━━━━━ Records for this task
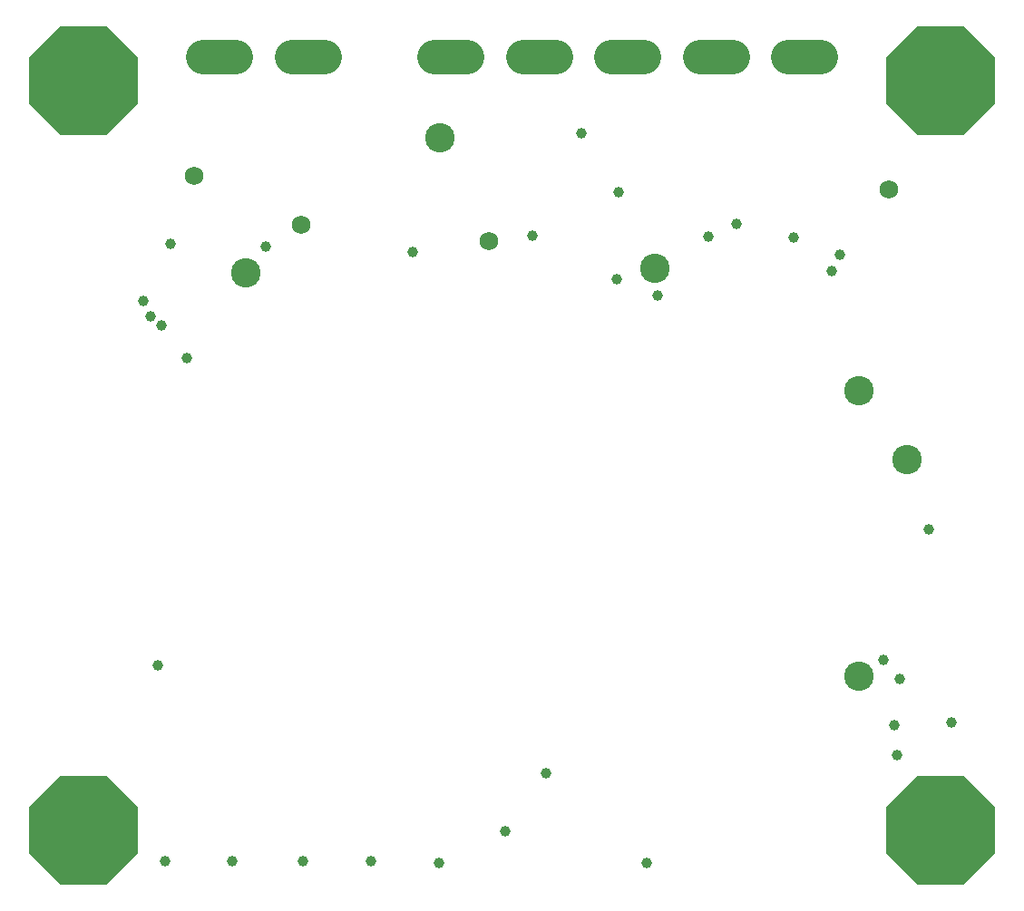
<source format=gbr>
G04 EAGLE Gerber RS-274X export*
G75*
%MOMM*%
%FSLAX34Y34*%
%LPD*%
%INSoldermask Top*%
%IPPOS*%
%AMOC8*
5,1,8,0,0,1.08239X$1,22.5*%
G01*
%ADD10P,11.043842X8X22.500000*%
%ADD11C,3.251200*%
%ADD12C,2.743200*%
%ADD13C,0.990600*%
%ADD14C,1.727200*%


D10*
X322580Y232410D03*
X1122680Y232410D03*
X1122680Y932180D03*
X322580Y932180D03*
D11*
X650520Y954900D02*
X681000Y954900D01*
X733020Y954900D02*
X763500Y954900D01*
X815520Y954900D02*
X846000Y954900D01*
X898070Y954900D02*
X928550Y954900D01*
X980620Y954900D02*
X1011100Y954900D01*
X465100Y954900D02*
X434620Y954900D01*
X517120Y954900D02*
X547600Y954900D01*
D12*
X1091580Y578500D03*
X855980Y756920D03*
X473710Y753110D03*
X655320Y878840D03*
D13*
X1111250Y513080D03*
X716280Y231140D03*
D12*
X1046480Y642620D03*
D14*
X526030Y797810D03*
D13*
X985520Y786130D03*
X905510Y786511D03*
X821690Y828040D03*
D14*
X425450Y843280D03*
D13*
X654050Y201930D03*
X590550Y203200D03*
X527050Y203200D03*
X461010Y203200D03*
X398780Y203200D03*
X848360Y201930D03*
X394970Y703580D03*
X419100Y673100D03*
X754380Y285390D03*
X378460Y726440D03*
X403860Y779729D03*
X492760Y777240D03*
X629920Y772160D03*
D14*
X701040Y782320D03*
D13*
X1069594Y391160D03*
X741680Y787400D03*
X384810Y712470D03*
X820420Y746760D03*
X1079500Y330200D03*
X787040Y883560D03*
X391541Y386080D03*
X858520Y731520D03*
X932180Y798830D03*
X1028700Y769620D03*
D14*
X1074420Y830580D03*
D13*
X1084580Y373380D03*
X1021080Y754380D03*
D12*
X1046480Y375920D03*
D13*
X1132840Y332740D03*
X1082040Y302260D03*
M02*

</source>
━━━━━━━━━━
Reproduce each entry exactly, without the pictures.

Response below »
<source format=gbr>
G04 EAGLE Gerber RS-274X export*
G75*
%MOMM*%
%FSLAX34Y34*%
%LPD*%
%INSoldermask Top*%
%IPPOS*%
%AMOC8*
5,1,8,0,0,1.08239X$1,22.5*%
G01*
%ADD10P,11.043842X8X22.500000*%
%ADD11C,3.251200*%
%ADD12C,2.743200*%
%ADD13C,0.990600*%
%ADD14C,1.727200*%


D10*
X322580Y232410D03*
X1122680Y232410D03*
X1122680Y932180D03*
X322580Y932180D03*
D11*
X650520Y954900D02*
X681000Y954900D01*
X733020Y954900D02*
X763500Y954900D01*
X815520Y954900D02*
X846000Y954900D01*
X898070Y954900D02*
X928550Y954900D01*
X980620Y954900D02*
X1011100Y954900D01*
X465100Y954900D02*
X434620Y954900D01*
X517120Y954900D02*
X547600Y954900D01*
D12*
X1091580Y578500D03*
X855980Y756920D03*
X473710Y753110D03*
X655320Y878840D03*
D13*
X1111250Y513080D03*
X716280Y231140D03*
D12*
X1046480Y642620D03*
D14*
X526030Y797810D03*
D13*
X985520Y786130D03*
X905510Y786511D03*
X821690Y828040D03*
D14*
X425450Y843280D03*
D13*
X654050Y201930D03*
X590550Y203200D03*
X527050Y203200D03*
X461010Y203200D03*
X398780Y203200D03*
X848360Y201930D03*
X394970Y703580D03*
X419100Y673100D03*
X754380Y285390D03*
X378460Y726440D03*
X403860Y779729D03*
X492760Y777240D03*
X629920Y772160D03*
D14*
X701040Y782320D03*
D13*
X1069594Y391160D03*
X741680Y787400D03*
X384810Y712470D03*
X820420Y746760D03*
X1079500Y330200D03*
X787040Y883560D03*
X391541Y386080D03*
X858520Y731520D03*
X932180Y798830D03*
X1028700Y769620D03*
D14*
X1074420Y830580D03*
D13*
X1084580Y373380D03*
X1021080Y754380D03*
D12*
X1046480Y375920D03*
D13*
X1132840Y332740D03*
X1082040Y302260D03*
M02*

</source>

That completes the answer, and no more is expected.